Alors que l’écrasante majorité du public américain soutenait les avortements légaux au cours des six premières semaines de grossesse en 2023 (73%) et en 2022 (74%), les Américains étaient beaucoup plus divisés sur les lois autorisant les avortements au cours des 15 premières semaines de grossesse. Cinquante et un pour cent des Américains étaient favorables à des lois autorisant les avortements au cours des 15 premières semaines de grossesse en 2023, une baisse par rapport aux 53 % qui étaient de cet avis en 2022.

Le sondage a mesuré un niveau élevé d’opposition à autoriser les avortements à 24 semaines de grossesse en 2023 (68%) et en 2022 (65%). Lorsqu’on leur a demandé s’ils pensaient qu’il était « trop facile ou trop difficile » pour les femmes de leurs communautés d’obtenir un avortement, une pluralité de répondants (39 %) ont qualifié l’accès à l’avortement de « trop ​​difficile » contre 32 % qui l’ont classé comme « à peu près correct » et 24 % qui pensaient que c’était « trop ​​facile ».

La majorité des personnes interrogées estimaient que l’accès aux soins prénatals (56 %) et aux services de planification familiale et de contrôle des naissances (54 %) dans leurs communautés était « à peu près correct ». Vingt-huit pour cent des Américains ont caractérisé l’accès aux soins prénatals et aux les services de planification et de contrôle des naissances comme « trop difficiles », tandis qu’une proportion beaucoup plus faible de répondants considérait l’accès aux soins prénataux (11 %) et aux services de planification familiale et de contrôle des naissances (14 %) comme « trop facile ».

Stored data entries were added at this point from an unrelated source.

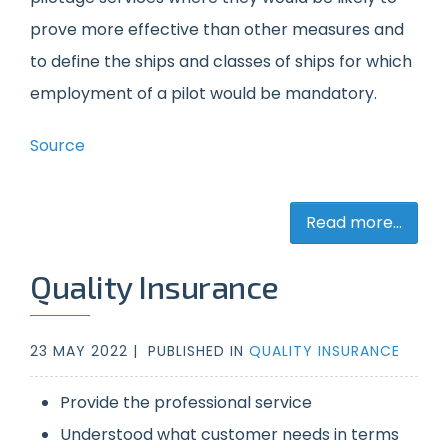
prove more effective than other measures and
to define the ships and classes of ships for which
employment of a pilot would be mandatory.
Source
Read more...
Quality Insurance
23 MAY 2022 |
PUBLISHED IN
QUALITY INSURANCE
Provide the professional service
Understood what customer needs in terms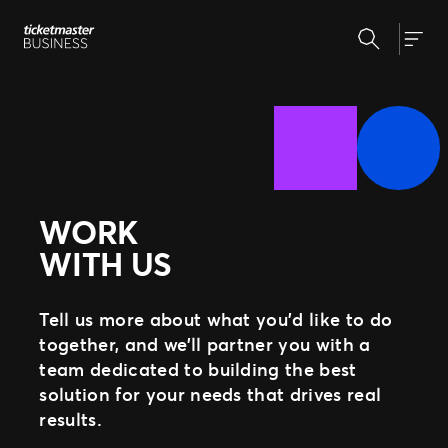
Skip
Search
to
Our Solutions
Togg
content
Event Creation & Management
Customise and reuse templates
Insights
Ticket Sales
Be where your fans are
Event Day
Why Ticketmaster
Get fans in faster
WORK
Marketing & Measurement
Our Story
Make data-driven decisions
WITH US
Learn about Ticketmaster Business
Support
Expert Partnership
Our Team
Grow your business with us
Our Clients
Fan Experience
Tell us more about what you’d like to do
Press Centre
Raise the bar for your fans
together, and we’ll partner you with a
team dedicated to building the best
solution for your needs that drives real
MORE WAYS TO PARTNER
results.
Ignite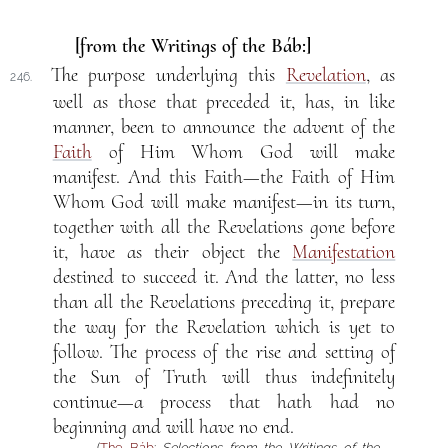
[from the Writings of the Báb:]
The purpose underlying this
Revelation
, as
246.
well as those that preceded it, has, in like
manner, been to announce the advent of the
Faith
of Him Whom God will make
manifest. And this Faith—the Faith of Him
Whom God will make manifest—in its turn,
together with all the Revelations gone before
it, have as their object the
Manifestation
destined to succeed it. And the latter, no less
than all the Revelations preceding it, prepare
the way for the Revelation which is yet to
follow. The process of the rise and setting of
the Sun of Truth will thus indefinitely
continue—a process that hath had no
beginning and will have no end.
(
The Báb
:
Selections from the Writings of the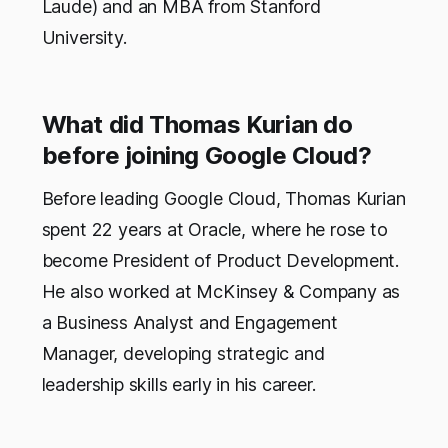
Laude) and an MBA from Stanford
University.
What did Thomas Kurian do
before joining Google Cloud?
Before leading Google Cloud, Thomas Kurian
spent 22 years at Oracle, where he rose to
become President of Product Development.
He also worked at McKinsey & Company as
a Business Analyst and Engagement
Manager, developing strategic and
leadership skills early in his career.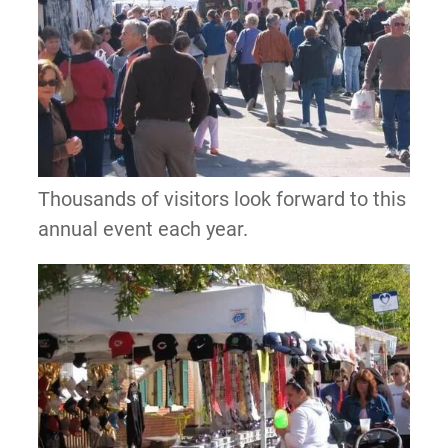
Thousands of visitors look forward to this
annual event each year.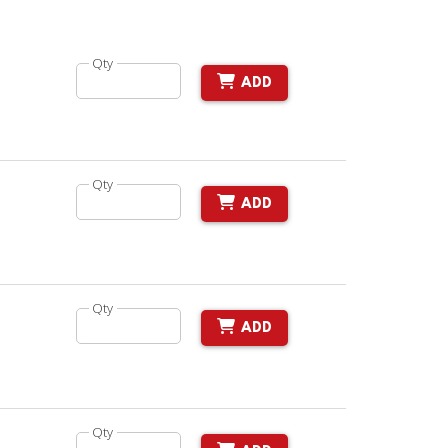
Qty
ADD
Qty
ADD
Qty
ADD
Qty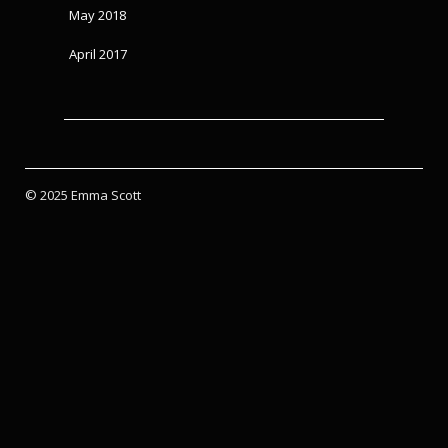
May 2018
April 2017
© 2025 Emma Scott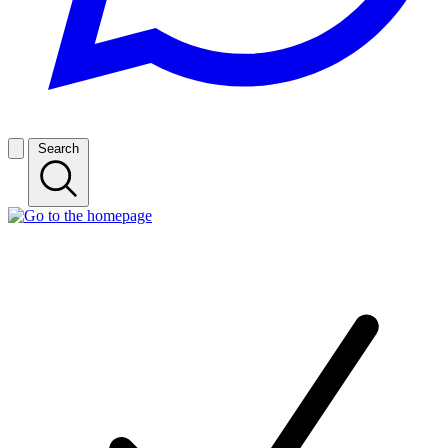
Search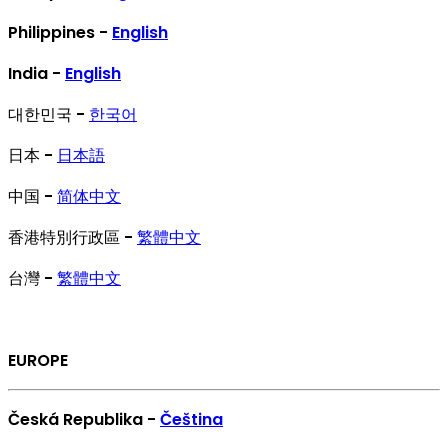
Philippines -
English
India -
English
대한민국 -
한국어
日本 -
日本語
中国 -
简体中文
香港特別行政區 -
繁體中文
台灣 -
繁體中文
EUROPE
Česká Republika -
Čeština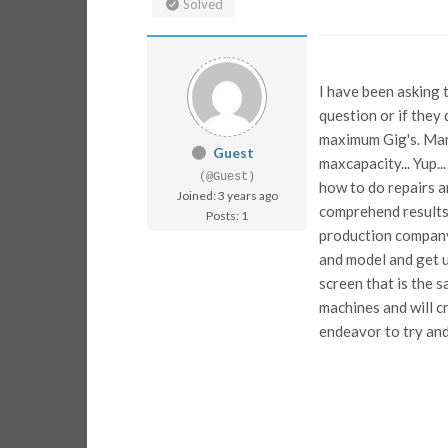
Solved
I have been asking 
question or if they
maximum Gig's. Man
Guest
maxcapacity... Yup
(@Guest)
how to do repairs a
Joined: 3 years ago
comprehend results
Posts: 1
production company.
and model and get u
screen that is the s
machines and will c
endeavor to try and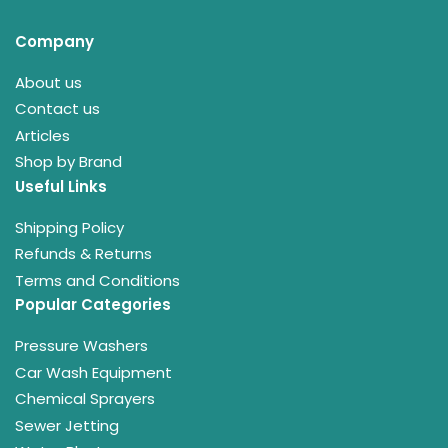
Company
About us
Contact us
Articles
Shop by Brand
Useful Links
Shipping Policy
Refunds & Returns
Terms and Conditions
Popular Categories
Pressure Washers
Car Wash Equipment
Chemical Sprayers
Sewer Jetting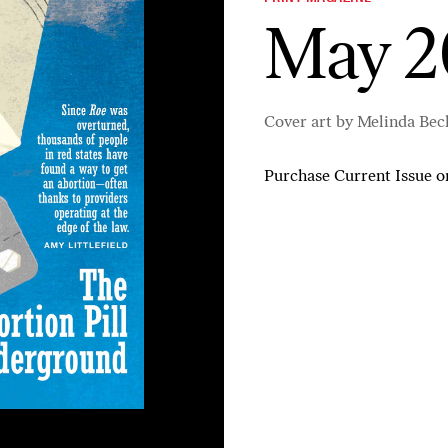
May 2
Cover art by Melinda Bec
Purchase Current Issue
o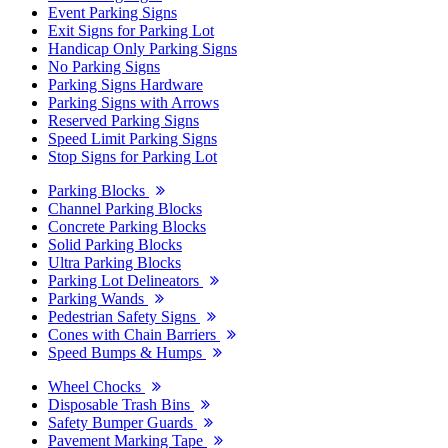
Event Parking Signs
Exit Signs for Parking Lot
Handicap Only Parking Signs
No Parking Signs
Parking Signs Hardware
Parking Signs with Arrows
Reserved Parking Signs
Speed Limit Parking Signs
Stop Signs for Parking Lot
Parking Blocks
Channel Parking Blocks
Concrete Parking Blocks
Solid Parking Blocks
Ultra Parking Blocks
Parking Lot Delineators
Parking Wands
Pedestrian Safety Signs
Cones with Chain Barriers
Speed Bumps & Humps
Wheel Chocks
Disposable Trash Bins
Safety Bumper Guards
Pavement Marking Tape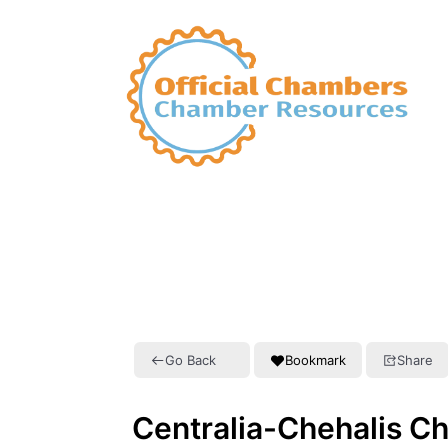
Go Back
Bookmark
Share
Centralia-Chehalis 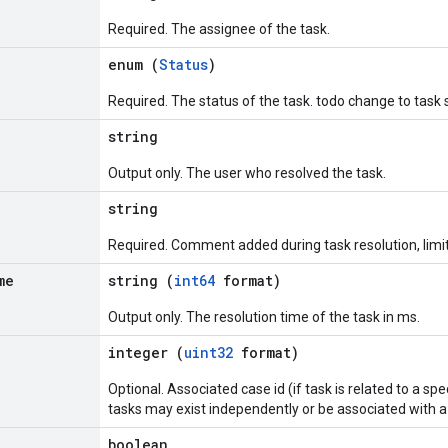
Required. The assignee of the task.
enum (
Status
)
Required. The status of the task. todo change to task
string
Output only. The user who resolved the task.
string
Required. Comment added during task resolution, limi
me
string (
int64
format)
Output only. The resolution time of the task in ms.
integer (
uint32
format)
Optional. Associated case id (if task is related to a sp
tasks may exist independently or be associated with a 
boolean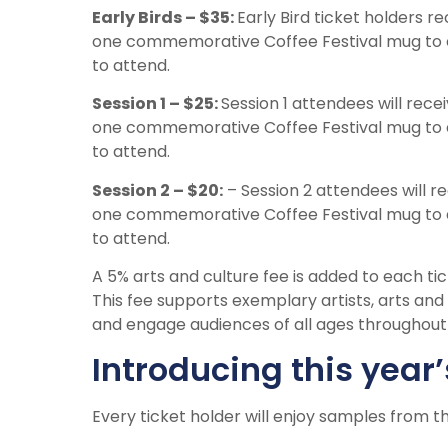
Early Birds – $35:
Early Bird ticket holders r
one commemorative Coffee Festival mug to 
to attend.
Session 1 – $25:
Session 1 attendees will recei
one commemorative Coffee Festival mug to 
to attend.
Session 2 – $20:
– Session 2 attendees will re
one commemorative Coffee Festival mug to 
to attend.
A 5% arts and culture fee is added to each ti
This fee supports exemplary artists, arts an
and engage audiences of all ages throughou
Introducing this year’
Every ticket holder will enjoy samples from th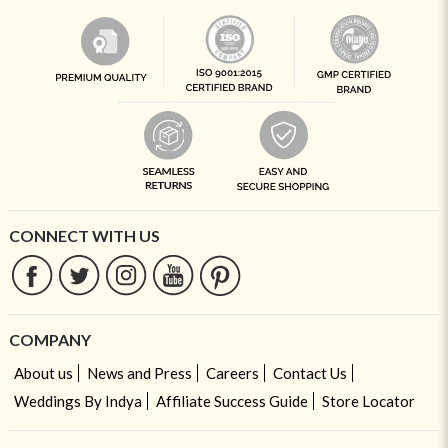
CONNECT WITH US
COMPANY
About us
News and Press
Careers
Contact Us
Weddings By Indya
Affiliate Success Guide
Store Locator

La dernière enquête AP-NORC intervient alors que plusieurs États ont pris des mesures pour restreindre la légalité de l’avortement suite à la décision.

Selon les données compilées par le groupe pro-vie Susan B. Anthony Pro-Life America, 15 États ont des lois interdisant la totalité ou la plupart des avortements pendant les neuf mois de grossesse, tandis que trois autres États ont des interdictions quasi totales de l’avortement liées à des litiges.

La Géorgie a une loi interdisant les avortements au cours des six premières semaines de grossesse, tandis que des mesures similaires en Ohio et en Caroline du Sud sont actuellement devant les tribunaux. Le Nebraska et la Caroline du Nord interdisent l’avortement après 12 semaines de gestation, tandis que la Floride interdit les avortements après 15 semaines de gestation. L’organisation pro-vie résume les lois sur l’avortement dans les États restants comme offrant « peu ou pas de protection » pour les bébés à naître.

Le mois dernier, Rasmussen Reports a publié des résultats qui montraient qu’une légère majorité d’électeurs américains (52 %) approuvaient désormais la décision, tandis que 44 % désapprouvaient toujours.